Enrico T. hat in seinen Aussagen vor Gericht im NSU-Prozess und beim BKA jede Beteiligung am Beckmann-Mord bestritten. Beim BKA behauptete er, Böhnhardt habe etwas mit der Tat zu tun. Ob Enrico T. am Ende recht hat oder nur von seiner eigenen Rolle ablenken will, wird schwer aufzuklären sein.

 

Inzwischen bemühen sich sowohl der NSU-Ausschuss des Bundestags als auch der des Thüringer Landtags, Licht ins Dunkel zu bringen. Dabei dürfte die Rolle von Ron E. von besonderem Interesse sein. Der Mann führte mit seinem Bruder eine Verbrecherbande in Jena an.
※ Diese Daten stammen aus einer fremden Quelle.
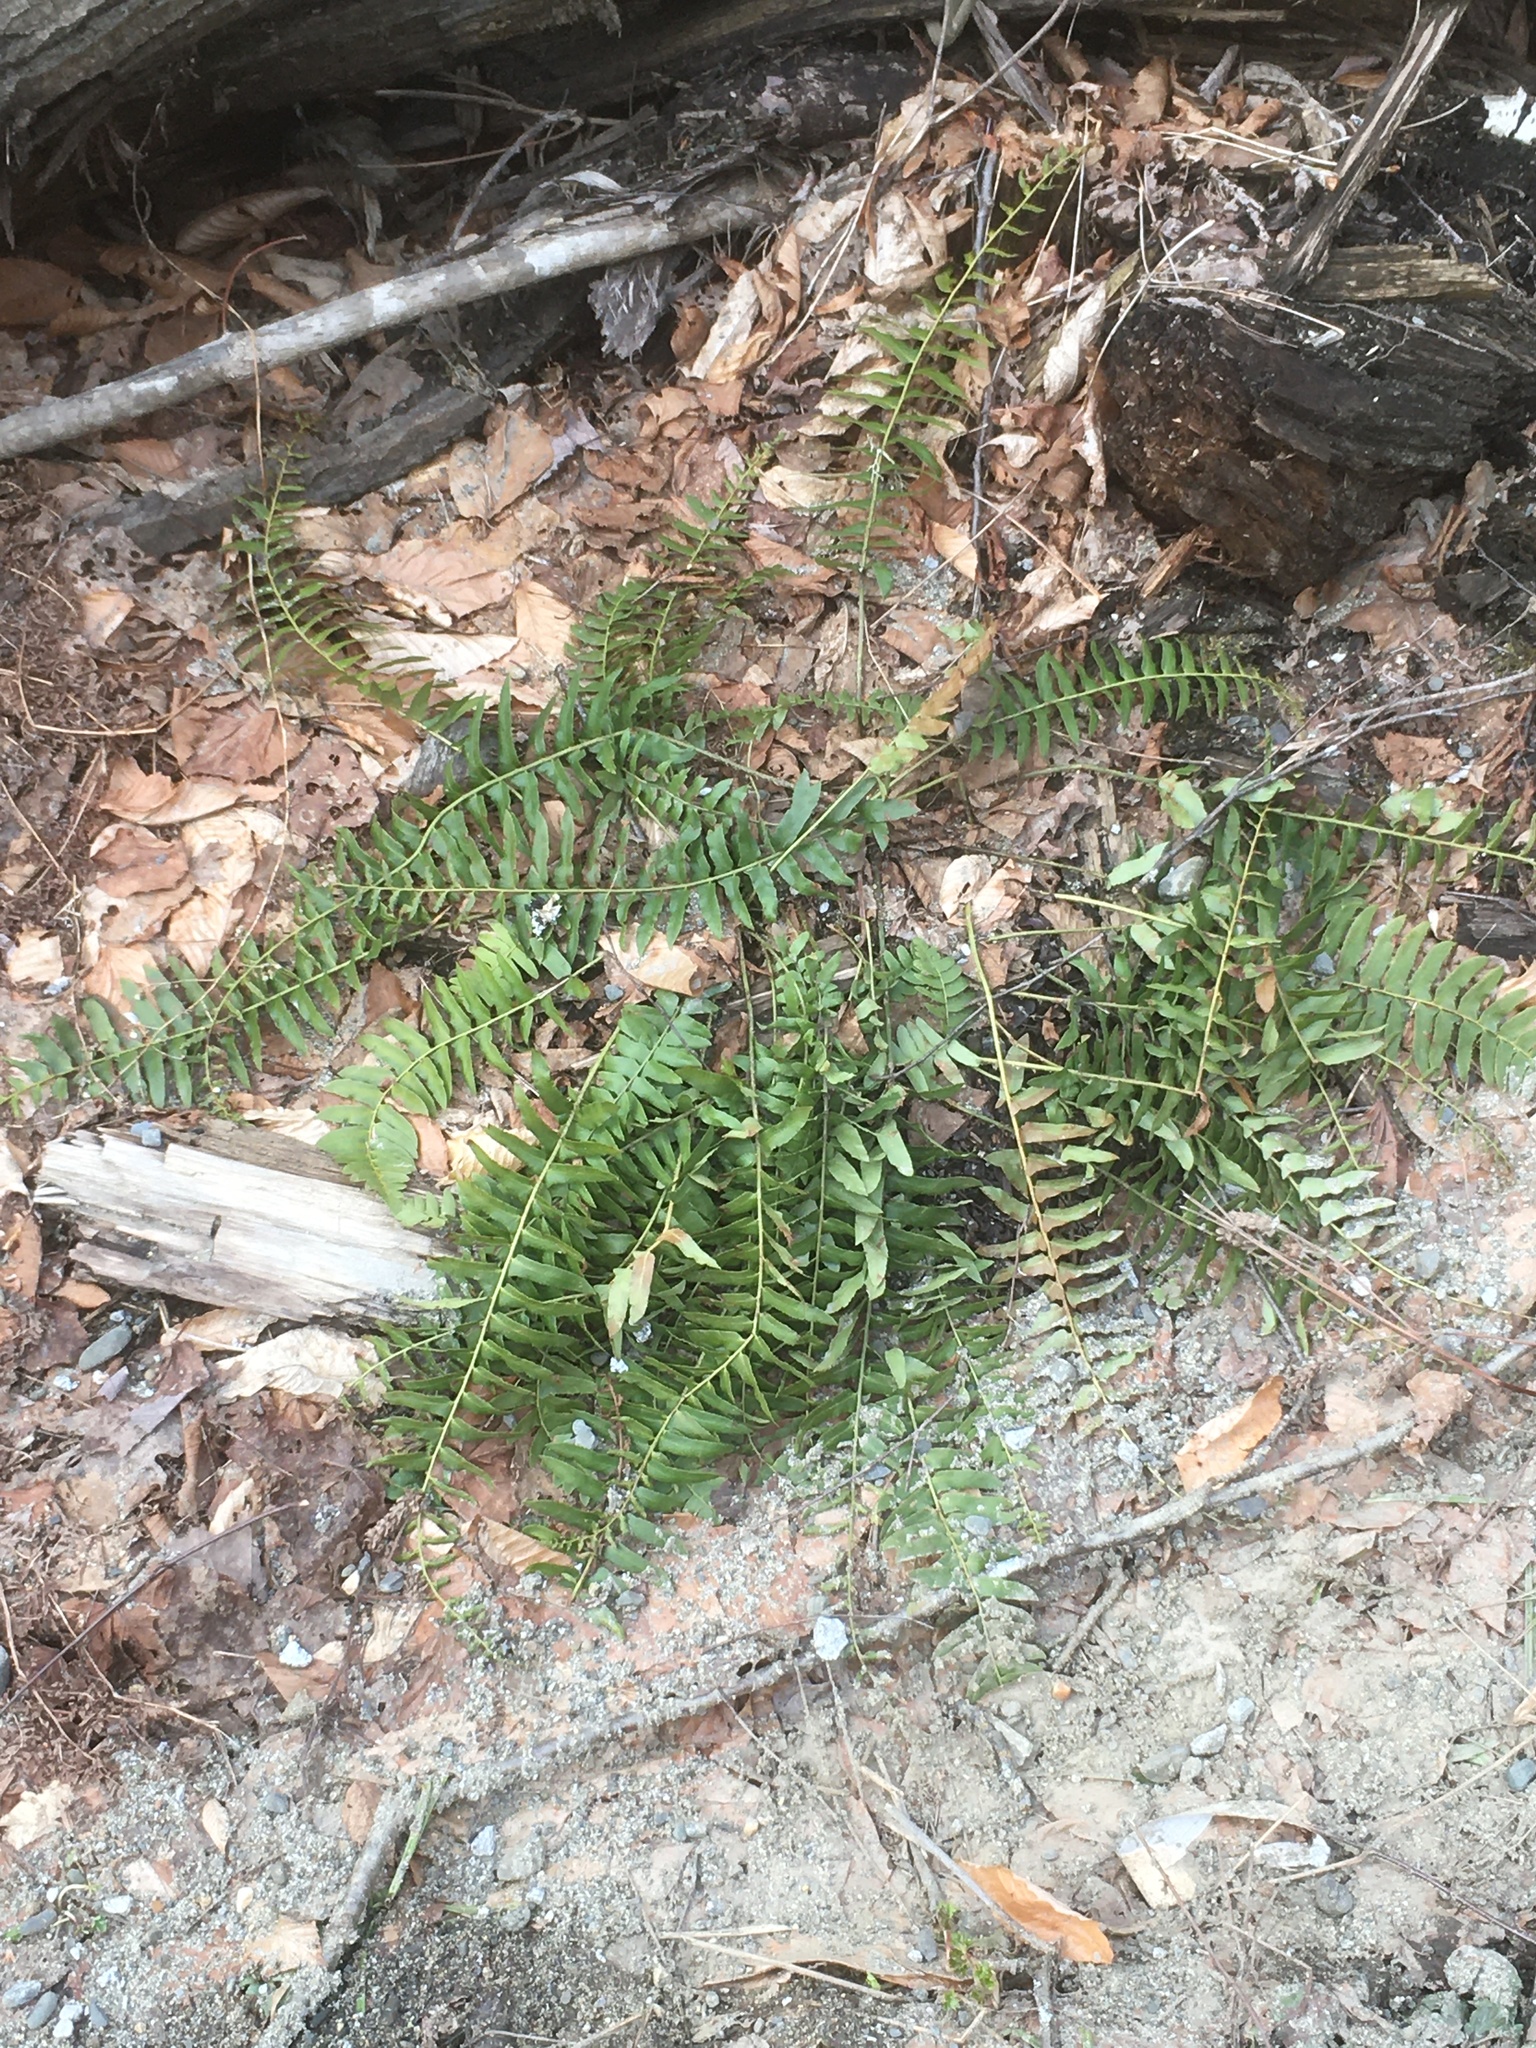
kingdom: Plantae
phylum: Tracheophyta
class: Polypodiopsida
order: Polypodiales
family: Dryopteridaceae
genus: Polystichum
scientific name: Polystichum acrostichoides
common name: Christmas fern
Für diese soll der Schweizer Waffenhändler des Öfteren Pistolen besorgt haben, auch Enrico T. arbeitete für ihn.

 

Eine Ex-Freundin meldete sich 1998 bei der Polizei und fragte, ob DNA-Spuren am Tatort gesichert worden seien, etwa Haare. Erst nach mehreren Nachfragen gab sie zu, dass E. sie geschickt habe. Warum sind die Thüringer Ermittler dieser Information über Ron E. nicht mit Nachdruck nachgegangen und haben geklärt, warum er sich so für den Mord interessiert hat?

 

Ein Grund könnte sein, dass Ron E. zeitweilig als Informant für das LKA Thüringen gearbeitet hat. Ob er damals von seinen Führungsbeamten auch zum Kindesmord befragt worden ist, werden die verschiedenen NSU-Untersuchungsausschüsse klären müssen.